▸ **Records for the exercise**:
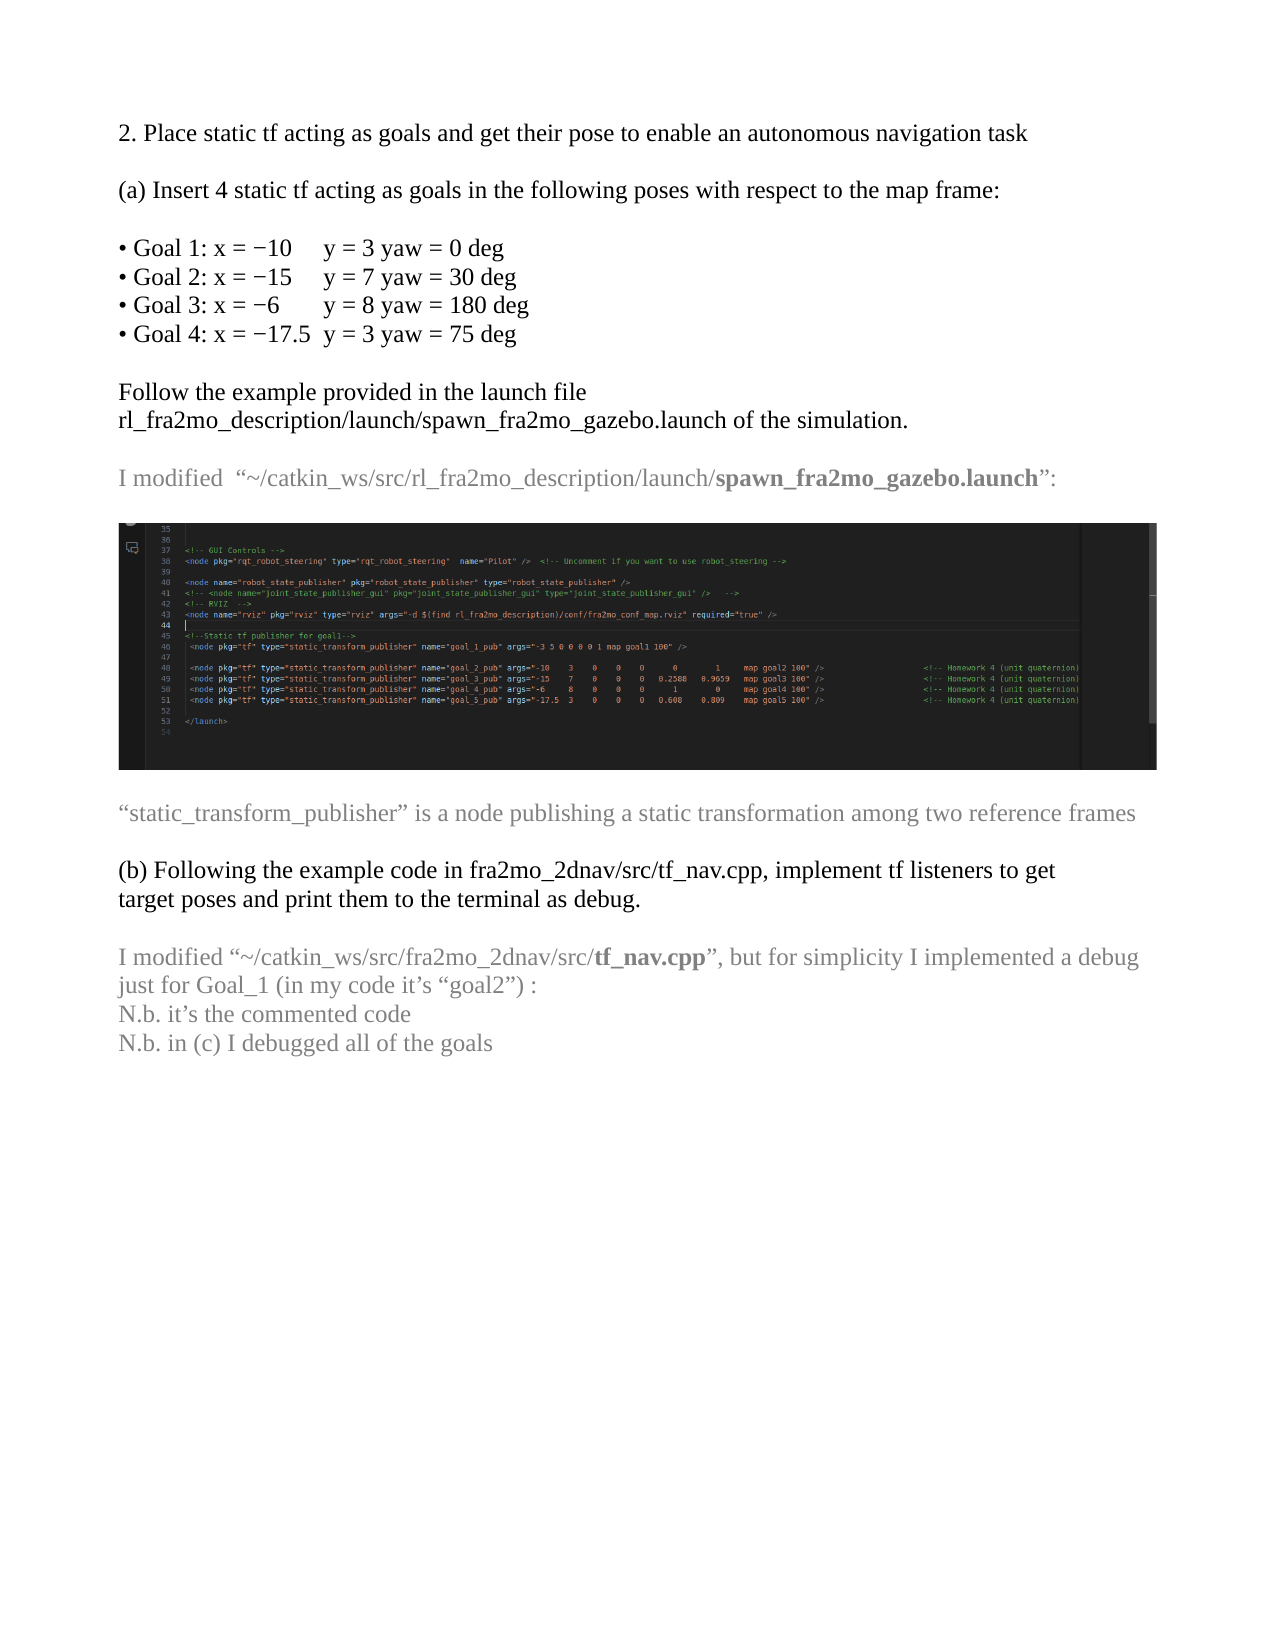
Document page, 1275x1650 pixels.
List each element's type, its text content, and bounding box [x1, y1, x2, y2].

text I modified “~/catkin_ws/src/rl_fra2mo_description/launch/spawn_fra2mo_gazebo.launch”: [118, 463, 1157, 492]
text (b) Following the example code in fra2mo_2dnav/src/tf_nav.cpp, implement tf listeners to get [118, 856, 1157, 884]
text target poses and print them to the terminal as debug. [118, 884, 1157, 913]
text • Goal 4: x = −17.5 y = 3 yaw = 75 deg [118, 319, 1157, 348]
text • Goal 3: x = −6 y = 8 yaw = 180 deg [118, 291, 1157, 319]
text • Goal 1: x = −10 y = 3 yaw = 0 deg [118, 233, 1157, 262]
text Follow the example provided in the launch file rl_fra2mo_description/launch/spawn_fra2mo_gazebo.launch of the simulation. [118, 377, 1157, 434]
text 2. Place static tf acting as goals and get their pose to enable an autonomous navigation task [118, 118, 1157, 147]
text • Goal 2: x = −15 y = 7 yaw = 30 deg [118, 262, 1157, 291]
picture [118, 523, 1157, 770]
text N.b. it’s the commented code [118, 999, 1157, 1028]
text “static_transform_publisher” is a node publishing a static transformation among two reference frames [118, 798, 1157, 827]
text N.b. in (c) I debugged all of the goals [118, 1028, 1157, 1057]
text (a) Insert 4 static tf acting as goals in the following poses with respect to the map frame: [118, 176, 1157, 204]
text I modified “~/catkin_ws/src/fra2mo_2dnav/src/tf_nav.cpp”, but for simplicity I implemented a debug just for Goal_1 (in my code it’s “goal2”) : [118, 942, 1157, 999]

▸ **Written request**: Change "bounding box" to "enclosing box" in the part of the records that runs from the start through the line containing "List each element's", and give that part again with nothing else altered. Leave the pictures out of your answer.

▸ **Task response**:
Document page, 1275x1650 pixels.
List each element's type, its text content, and enclosing box [x1, y1, x2, y2].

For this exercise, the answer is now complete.